*** Opening of MATERIAL TO PROCESS ***
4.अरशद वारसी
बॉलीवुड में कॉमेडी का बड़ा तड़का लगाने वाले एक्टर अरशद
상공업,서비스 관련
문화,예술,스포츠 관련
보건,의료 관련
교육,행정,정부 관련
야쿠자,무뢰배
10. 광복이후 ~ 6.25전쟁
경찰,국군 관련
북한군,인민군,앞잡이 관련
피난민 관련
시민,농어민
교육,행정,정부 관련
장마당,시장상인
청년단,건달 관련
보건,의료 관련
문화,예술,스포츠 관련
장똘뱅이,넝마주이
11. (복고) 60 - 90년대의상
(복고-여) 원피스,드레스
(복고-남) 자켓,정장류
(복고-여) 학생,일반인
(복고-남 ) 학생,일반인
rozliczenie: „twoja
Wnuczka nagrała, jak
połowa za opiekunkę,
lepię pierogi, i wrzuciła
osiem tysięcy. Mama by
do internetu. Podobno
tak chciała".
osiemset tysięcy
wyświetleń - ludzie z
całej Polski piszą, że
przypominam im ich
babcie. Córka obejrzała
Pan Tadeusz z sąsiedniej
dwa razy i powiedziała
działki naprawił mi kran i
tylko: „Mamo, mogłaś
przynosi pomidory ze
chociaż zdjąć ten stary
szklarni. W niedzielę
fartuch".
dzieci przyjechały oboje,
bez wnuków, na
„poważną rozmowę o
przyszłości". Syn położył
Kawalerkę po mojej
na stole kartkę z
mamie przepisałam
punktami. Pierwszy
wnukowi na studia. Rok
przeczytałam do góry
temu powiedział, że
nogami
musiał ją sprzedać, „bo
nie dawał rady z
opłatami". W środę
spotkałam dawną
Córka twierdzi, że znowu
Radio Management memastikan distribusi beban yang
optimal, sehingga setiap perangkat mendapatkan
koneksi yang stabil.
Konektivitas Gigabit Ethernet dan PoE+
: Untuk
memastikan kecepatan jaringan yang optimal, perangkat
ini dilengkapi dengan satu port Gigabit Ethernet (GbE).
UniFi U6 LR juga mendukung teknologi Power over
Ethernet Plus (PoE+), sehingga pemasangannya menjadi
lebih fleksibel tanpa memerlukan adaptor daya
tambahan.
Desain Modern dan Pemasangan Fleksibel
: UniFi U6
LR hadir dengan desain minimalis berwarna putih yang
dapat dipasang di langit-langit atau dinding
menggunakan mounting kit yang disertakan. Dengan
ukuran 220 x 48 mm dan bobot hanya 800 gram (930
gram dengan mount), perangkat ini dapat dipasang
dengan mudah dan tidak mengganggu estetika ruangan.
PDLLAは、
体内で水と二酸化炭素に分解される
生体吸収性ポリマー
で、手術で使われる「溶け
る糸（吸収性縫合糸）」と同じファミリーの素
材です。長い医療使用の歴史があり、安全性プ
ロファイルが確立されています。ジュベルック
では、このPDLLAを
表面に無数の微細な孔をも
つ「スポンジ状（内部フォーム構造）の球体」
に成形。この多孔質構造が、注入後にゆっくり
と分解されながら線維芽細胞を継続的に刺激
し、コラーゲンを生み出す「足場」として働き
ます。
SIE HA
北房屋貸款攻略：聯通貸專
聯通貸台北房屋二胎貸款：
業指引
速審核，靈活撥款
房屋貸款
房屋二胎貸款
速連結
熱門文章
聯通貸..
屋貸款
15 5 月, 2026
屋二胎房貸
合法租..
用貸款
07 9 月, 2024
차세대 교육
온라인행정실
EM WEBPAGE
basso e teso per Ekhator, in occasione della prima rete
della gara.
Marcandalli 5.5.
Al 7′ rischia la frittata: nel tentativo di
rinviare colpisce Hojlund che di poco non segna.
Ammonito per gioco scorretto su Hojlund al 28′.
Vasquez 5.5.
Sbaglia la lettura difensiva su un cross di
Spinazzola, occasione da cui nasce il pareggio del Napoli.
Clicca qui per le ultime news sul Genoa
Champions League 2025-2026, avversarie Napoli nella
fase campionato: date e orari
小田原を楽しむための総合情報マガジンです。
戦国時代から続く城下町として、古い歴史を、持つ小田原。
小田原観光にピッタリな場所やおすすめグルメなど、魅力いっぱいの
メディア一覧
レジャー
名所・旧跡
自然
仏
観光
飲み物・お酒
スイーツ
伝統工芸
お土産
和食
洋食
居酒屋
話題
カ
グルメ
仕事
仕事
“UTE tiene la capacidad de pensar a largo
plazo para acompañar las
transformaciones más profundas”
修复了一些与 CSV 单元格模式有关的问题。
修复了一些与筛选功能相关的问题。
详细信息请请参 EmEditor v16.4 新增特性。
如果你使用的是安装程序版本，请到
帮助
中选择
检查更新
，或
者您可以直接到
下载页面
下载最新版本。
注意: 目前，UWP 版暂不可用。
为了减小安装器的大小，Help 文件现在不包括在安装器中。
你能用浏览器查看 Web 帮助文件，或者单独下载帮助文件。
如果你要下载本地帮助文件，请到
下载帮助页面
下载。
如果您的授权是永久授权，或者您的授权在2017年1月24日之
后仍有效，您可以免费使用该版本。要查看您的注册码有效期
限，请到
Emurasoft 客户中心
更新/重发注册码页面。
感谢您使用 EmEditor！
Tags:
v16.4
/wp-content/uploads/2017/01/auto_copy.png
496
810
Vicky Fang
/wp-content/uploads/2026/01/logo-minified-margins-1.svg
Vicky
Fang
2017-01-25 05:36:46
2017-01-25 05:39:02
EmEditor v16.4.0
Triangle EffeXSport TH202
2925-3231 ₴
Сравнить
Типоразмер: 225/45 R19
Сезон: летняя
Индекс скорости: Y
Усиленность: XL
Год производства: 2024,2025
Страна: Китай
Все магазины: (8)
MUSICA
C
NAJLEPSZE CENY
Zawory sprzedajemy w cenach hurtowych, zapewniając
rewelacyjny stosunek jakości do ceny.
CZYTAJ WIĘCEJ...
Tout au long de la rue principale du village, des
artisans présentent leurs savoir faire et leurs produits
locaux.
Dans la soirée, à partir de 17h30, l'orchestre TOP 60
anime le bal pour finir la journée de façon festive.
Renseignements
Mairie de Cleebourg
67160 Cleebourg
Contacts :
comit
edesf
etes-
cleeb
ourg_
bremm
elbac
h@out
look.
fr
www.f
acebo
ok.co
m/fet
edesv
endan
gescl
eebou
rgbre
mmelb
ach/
*** Close of MATERIAL TO PROCESS ***
### INSTRUCTIONS FOR THE TASK
Look over the records above and filter for each line with the word "Gigabit".

### OUTPUT OF THE TASK
Konektivitas Gigabit Ethernet dan PoE+
ini dilengkapi dengan satu port Gigabit Ethernet (GbE).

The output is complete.